== What to work on ==
Omitting any pictures, transcribe the entries below exactly.

[Stored data entries]
+++++

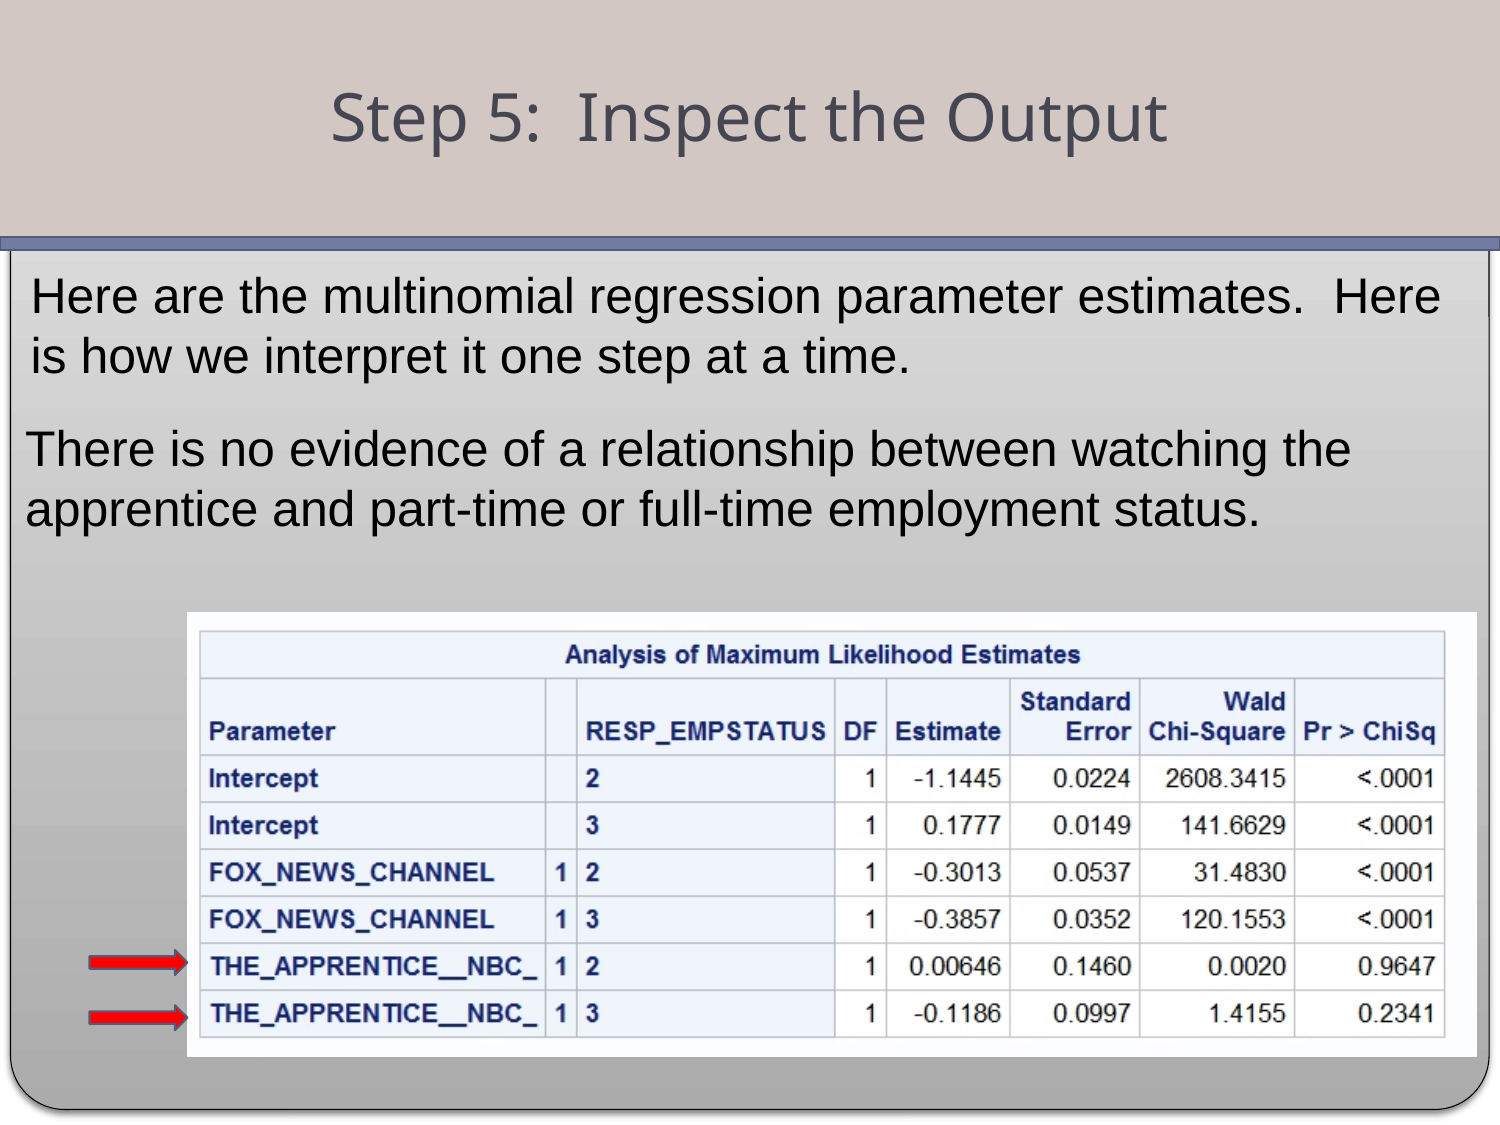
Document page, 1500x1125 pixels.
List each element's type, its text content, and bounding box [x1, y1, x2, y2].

text_box There is no evidence of a relationship between watching the apprentice and part-time or full-time employment status. [10, 409, 1495, 544]
text_box [88, 1004, 181, 1032]
picture [187, 612, 1477, 1057]
text_box [0, 236, 1500, 251]
text_box Step 5: Inspect the Output [0, 0, 1500, 236]
text_box Here are the multinomial regression parameter estimates. Here is how we interpret it one step at a time. [15, 255, 1500, 391]
text_box [88, 949, 181, 976]
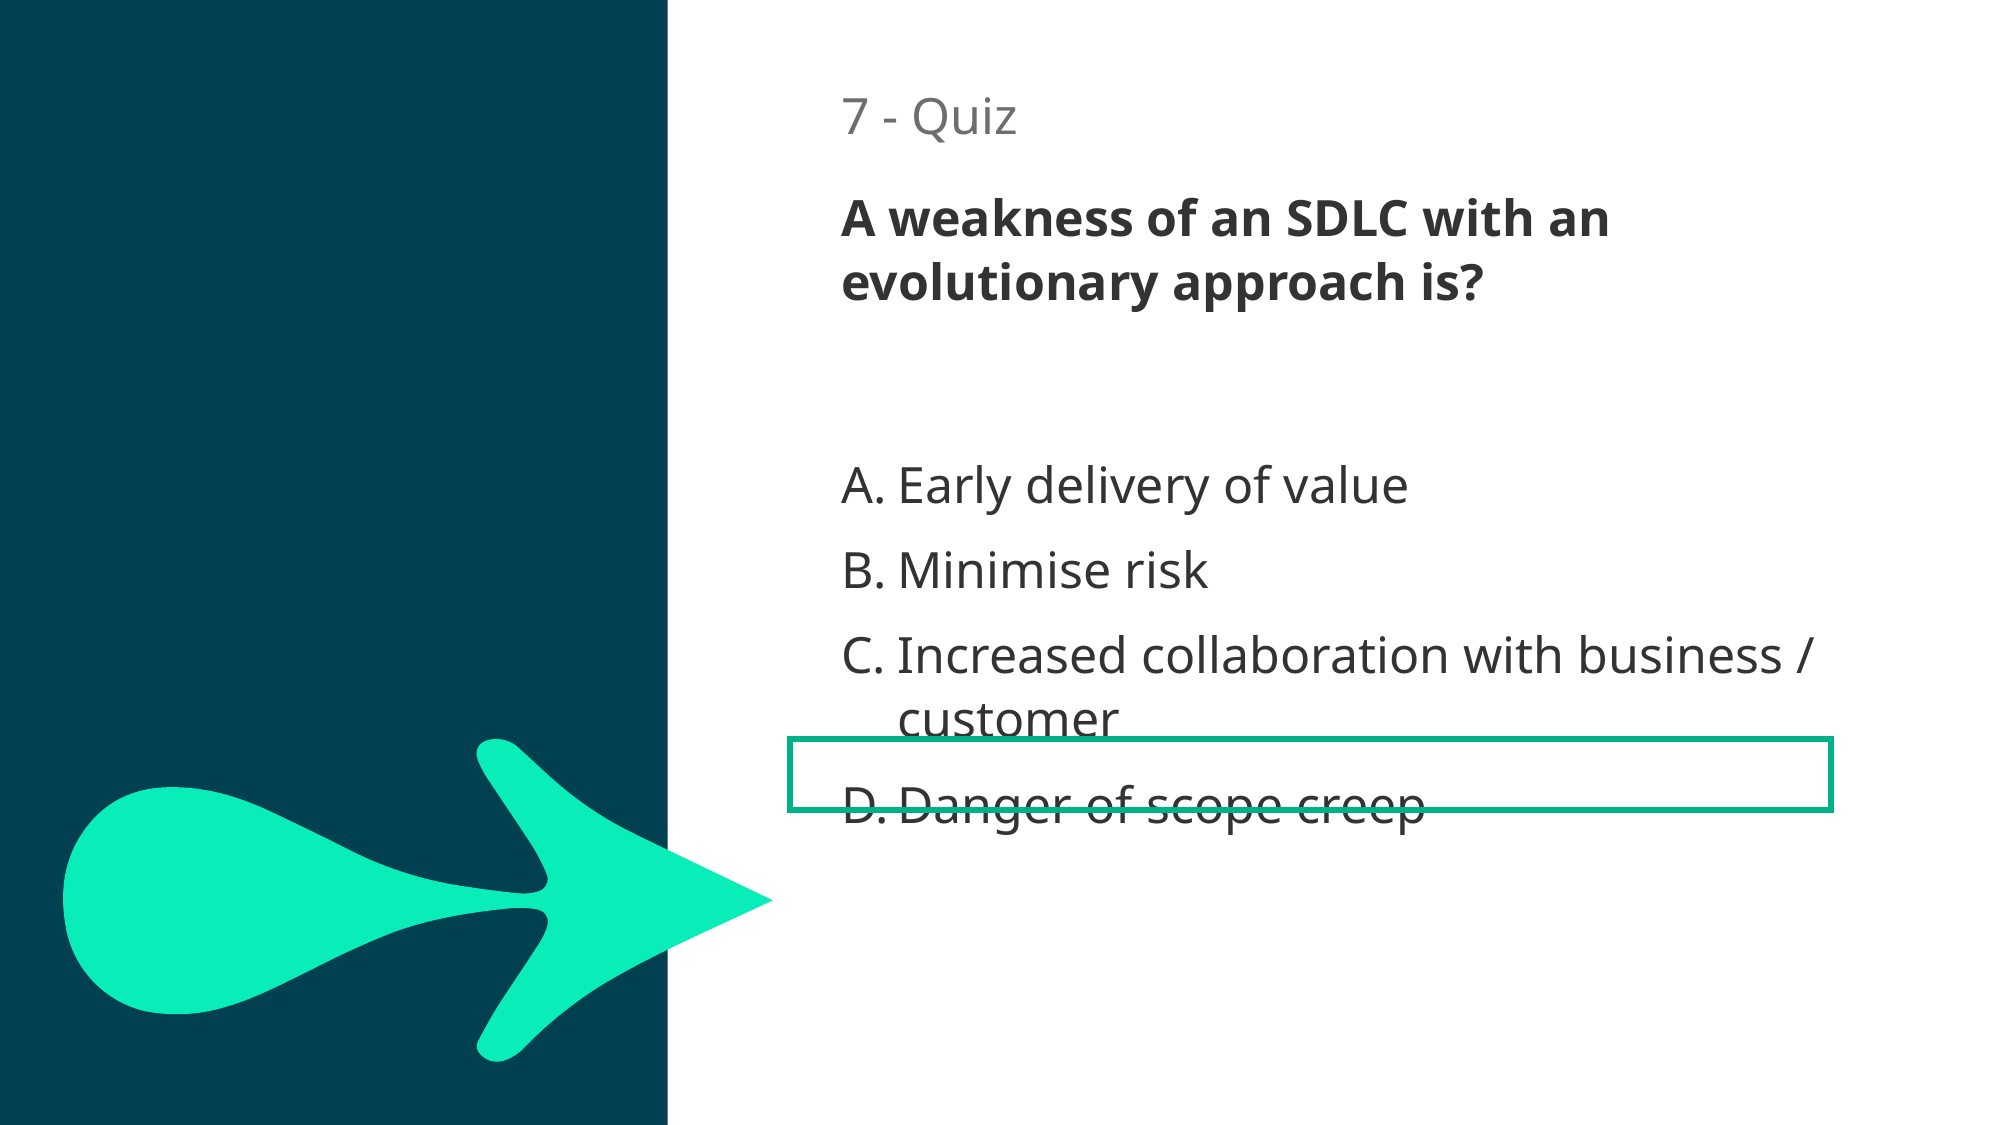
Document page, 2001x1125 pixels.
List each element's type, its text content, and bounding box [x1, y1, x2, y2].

+++++

== Answer space ==
Document page, 1500x1125 pixels.
List each element's type, its text content, and bounding box [x1, y1, x2, y2].

text_box There is no evidence of a relationship between watching the apprentice and part-time or full-time employment status. [10, 409, 1495, 544]
text_box [88, 1004, 181, 1032]
picture [187, 612, 1477, 1057]
text_box [0, 236, 1500, 251]
text_box Step 5: Inspect the Output [0, 0, 1500, 236]
text_box Here are the multinomial regression parameter estimates. Here is how we interpret it one step at a time. [15, 255, 1500, 391]
text_box [88, 949, 181, 976]
Document page, 2001x1125 pixels.
List each element's type, its text content, and bounding box [x1, y1, x2, y2].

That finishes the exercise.